I think, and I could be wrong, but it seems the big deal here is that they made a model for each receptor, instead of just making one model for all receptors. Whereas others have created an n-dimensional predictive space to collapse the behemoth of the chemosphere into a single equation, this team just reverse-engineered the receptors themselves.

They haven't found the odor code, but they did write 34 of them. We have hundreds of olfactory receptors. That's not everything, but we are definitely getting there.

What it CAN do? It can help us discover new chemicals, and also to discover substitutes for other chemicals that are expensive, rare, or ethically-troublesome (fear-pheromones from tortured cats for example).

What it CAN'T do? It can't predict how an odor will smell to you, as an individual.
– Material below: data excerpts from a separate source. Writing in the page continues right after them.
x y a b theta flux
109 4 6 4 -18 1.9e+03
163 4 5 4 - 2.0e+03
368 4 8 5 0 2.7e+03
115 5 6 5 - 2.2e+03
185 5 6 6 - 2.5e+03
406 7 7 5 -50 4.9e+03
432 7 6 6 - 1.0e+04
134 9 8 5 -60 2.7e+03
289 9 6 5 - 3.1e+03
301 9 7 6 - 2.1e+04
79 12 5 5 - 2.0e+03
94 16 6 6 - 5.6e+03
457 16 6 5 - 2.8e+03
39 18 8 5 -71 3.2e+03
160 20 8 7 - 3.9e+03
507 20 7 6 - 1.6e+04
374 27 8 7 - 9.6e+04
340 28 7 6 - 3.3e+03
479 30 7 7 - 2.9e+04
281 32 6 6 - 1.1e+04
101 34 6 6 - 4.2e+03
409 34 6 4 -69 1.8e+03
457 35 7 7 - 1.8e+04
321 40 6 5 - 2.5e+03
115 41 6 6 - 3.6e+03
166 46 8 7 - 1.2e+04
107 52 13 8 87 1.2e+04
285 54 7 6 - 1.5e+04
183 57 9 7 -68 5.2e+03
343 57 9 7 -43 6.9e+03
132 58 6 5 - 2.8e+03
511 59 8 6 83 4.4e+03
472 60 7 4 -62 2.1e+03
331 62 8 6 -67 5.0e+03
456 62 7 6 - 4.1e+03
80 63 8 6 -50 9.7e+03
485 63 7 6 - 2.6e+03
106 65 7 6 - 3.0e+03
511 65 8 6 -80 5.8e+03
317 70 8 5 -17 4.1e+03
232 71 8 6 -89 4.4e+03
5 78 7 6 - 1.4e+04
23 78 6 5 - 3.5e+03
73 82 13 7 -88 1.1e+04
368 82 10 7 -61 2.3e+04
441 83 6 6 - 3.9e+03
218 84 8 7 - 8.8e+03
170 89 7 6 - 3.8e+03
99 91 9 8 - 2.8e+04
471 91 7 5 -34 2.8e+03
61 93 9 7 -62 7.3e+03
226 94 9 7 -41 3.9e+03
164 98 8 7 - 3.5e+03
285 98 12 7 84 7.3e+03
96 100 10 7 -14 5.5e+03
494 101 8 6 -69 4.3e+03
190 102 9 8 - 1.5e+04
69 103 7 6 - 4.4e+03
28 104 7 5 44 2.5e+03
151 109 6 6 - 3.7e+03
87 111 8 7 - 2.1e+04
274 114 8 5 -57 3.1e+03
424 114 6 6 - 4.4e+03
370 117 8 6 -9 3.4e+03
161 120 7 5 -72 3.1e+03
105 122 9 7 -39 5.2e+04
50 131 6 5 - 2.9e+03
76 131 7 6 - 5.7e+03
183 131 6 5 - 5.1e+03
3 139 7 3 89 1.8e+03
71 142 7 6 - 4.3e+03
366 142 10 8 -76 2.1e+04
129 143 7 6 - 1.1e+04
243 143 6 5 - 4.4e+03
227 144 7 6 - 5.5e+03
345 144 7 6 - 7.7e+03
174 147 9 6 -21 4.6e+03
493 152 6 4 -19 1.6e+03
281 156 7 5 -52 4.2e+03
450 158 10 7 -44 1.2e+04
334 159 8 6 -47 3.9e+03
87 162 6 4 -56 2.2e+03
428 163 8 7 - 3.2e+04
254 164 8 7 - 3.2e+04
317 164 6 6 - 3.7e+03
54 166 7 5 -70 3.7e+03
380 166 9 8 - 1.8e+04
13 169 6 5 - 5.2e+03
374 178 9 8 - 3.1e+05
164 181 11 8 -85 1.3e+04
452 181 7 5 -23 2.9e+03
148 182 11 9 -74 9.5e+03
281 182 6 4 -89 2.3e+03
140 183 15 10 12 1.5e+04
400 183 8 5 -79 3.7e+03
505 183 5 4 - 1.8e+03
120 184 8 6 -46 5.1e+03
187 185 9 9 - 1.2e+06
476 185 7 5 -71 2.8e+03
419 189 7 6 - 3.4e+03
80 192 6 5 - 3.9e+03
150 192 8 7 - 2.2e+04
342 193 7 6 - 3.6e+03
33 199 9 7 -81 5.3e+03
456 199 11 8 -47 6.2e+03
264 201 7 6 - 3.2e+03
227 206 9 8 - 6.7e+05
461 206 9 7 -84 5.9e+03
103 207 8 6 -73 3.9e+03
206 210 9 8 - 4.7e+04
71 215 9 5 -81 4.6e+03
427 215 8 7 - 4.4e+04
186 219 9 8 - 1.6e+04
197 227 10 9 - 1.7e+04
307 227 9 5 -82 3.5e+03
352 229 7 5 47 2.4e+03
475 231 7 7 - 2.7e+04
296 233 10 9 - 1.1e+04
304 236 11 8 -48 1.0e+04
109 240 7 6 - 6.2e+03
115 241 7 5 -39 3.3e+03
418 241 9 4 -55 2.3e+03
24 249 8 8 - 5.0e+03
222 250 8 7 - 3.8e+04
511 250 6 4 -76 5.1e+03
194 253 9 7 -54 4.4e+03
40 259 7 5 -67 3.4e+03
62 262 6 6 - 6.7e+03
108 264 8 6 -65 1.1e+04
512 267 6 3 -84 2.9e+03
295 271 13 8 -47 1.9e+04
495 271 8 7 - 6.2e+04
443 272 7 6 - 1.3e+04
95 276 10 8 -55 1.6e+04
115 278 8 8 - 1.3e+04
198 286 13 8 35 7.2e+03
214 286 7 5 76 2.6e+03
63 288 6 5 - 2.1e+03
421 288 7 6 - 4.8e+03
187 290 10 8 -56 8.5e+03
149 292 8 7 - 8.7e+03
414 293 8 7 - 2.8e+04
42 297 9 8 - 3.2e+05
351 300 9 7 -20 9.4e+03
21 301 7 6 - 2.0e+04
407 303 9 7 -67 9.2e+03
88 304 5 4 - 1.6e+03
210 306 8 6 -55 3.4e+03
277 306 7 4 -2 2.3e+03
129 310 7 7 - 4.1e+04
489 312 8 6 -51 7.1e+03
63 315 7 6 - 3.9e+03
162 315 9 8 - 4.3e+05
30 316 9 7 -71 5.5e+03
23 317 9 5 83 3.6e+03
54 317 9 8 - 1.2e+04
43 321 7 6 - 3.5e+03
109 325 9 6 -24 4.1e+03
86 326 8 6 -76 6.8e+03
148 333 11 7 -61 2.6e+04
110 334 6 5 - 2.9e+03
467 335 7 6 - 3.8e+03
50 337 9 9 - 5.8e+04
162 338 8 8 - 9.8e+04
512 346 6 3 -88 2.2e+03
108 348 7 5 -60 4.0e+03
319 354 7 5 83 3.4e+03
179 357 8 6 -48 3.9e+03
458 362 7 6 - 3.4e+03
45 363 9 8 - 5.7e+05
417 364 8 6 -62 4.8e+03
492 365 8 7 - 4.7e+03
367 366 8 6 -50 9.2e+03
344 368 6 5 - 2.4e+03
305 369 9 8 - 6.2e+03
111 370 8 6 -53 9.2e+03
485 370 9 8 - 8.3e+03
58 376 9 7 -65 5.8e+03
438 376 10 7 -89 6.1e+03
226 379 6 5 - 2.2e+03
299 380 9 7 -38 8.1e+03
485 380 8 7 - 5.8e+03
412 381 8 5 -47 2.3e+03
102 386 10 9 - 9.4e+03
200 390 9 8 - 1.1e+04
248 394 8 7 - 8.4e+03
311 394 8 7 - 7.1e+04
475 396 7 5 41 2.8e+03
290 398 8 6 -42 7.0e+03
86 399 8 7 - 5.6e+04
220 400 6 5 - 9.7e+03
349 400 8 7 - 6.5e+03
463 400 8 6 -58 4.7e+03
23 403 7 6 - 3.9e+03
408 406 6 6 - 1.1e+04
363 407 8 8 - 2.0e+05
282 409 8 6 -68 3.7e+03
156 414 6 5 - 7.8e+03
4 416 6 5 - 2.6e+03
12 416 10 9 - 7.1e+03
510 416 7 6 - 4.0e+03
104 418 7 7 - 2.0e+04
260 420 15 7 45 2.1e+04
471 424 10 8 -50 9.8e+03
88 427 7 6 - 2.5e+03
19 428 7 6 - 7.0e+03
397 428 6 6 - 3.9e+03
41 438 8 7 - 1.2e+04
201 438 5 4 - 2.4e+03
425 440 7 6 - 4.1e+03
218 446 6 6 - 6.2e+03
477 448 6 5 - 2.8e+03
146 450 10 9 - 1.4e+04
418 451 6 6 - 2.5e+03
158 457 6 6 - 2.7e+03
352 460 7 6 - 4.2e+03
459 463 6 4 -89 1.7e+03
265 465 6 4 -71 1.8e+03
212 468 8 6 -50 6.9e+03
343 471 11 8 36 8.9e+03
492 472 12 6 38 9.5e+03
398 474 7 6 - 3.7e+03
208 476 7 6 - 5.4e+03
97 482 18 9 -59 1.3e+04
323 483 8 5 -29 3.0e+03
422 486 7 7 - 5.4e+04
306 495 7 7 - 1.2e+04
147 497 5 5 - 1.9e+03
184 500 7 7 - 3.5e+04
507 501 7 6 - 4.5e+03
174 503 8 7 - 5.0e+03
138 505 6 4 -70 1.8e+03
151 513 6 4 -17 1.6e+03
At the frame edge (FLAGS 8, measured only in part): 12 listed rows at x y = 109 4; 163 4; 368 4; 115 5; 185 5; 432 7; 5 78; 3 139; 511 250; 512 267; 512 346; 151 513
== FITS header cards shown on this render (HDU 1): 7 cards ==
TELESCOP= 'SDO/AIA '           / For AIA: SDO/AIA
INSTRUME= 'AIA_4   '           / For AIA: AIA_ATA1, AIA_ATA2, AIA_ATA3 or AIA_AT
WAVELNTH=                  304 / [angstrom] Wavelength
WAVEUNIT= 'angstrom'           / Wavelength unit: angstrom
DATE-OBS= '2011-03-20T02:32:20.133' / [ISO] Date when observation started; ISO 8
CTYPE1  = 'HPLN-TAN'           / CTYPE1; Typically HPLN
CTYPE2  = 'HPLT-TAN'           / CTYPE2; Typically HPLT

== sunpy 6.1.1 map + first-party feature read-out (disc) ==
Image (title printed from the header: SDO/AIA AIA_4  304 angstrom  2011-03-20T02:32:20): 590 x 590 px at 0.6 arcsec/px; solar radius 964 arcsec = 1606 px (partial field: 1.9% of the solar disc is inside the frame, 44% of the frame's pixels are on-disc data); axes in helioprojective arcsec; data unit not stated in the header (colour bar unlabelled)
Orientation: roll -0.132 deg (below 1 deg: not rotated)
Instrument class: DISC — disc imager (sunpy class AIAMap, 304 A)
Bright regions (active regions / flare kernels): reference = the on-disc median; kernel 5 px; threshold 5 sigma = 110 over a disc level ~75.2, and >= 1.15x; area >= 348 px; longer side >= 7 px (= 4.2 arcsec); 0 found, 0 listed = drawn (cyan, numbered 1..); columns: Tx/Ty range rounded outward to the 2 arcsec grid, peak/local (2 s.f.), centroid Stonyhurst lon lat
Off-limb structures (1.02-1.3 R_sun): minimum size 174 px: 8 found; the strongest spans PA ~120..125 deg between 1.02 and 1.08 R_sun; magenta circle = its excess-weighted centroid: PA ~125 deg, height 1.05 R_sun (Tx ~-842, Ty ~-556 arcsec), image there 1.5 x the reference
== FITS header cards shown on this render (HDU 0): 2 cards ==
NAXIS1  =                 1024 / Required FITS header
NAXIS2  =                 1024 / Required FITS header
It can approximate, however, and pretty good. They mention only getting 20% of the human olfactome, or human olfactory receptor repertoire.

via UC Riverside: Joel Kowalewski et al. Predicting Human Olfactory Perception from Activities of Odorant Receptors, iScience (2020). DOI: 10.1016/j.isci.2020.101361

Post Script:
They mention something called the ATLAS dataset, but I don't know what that is, other than a proprietary data analysis software. Maybe it's their own dataset through ATLAS?

And for fun, I'll report that they do mention "substantive portion of odor identity arises early in the processing stream" which is a good way of describing the the two-layer perception process of olfaction.

The second layer, and this is the one that Asifa Majid tells us is influenced by culture, experience, and language: "It is likely that the remaining portion depends on experience-dependent modulation, supporting a downstream model with reliance on distributed neuronal networks for human perceptual coding."

Further: "Unlike the retinotopic and tonotopic patterning observed in the visual and auditory cortices, representing spatiotemporal properties of visual and auditory stimuli as they are processed at sensory neurons, piriform activity appears randomly distributed, without a clear mapping of physicochemical features (Stettler and Axel, 2009)."

Interesting: "In our analyses, the OR specialized for musk was not a top candidate for
musk predictions but contributed strongly to predictions of 'sweaty.'"

Perhaps because the model isn't "smelling" it among other calculated fragrant mixtures such as perfumes, but rather "in the wild?" 

Post Post Script:
Can't talk about the odor code without mentioning code smell, a term for when something is wrong with your code, but we're not sure what it is.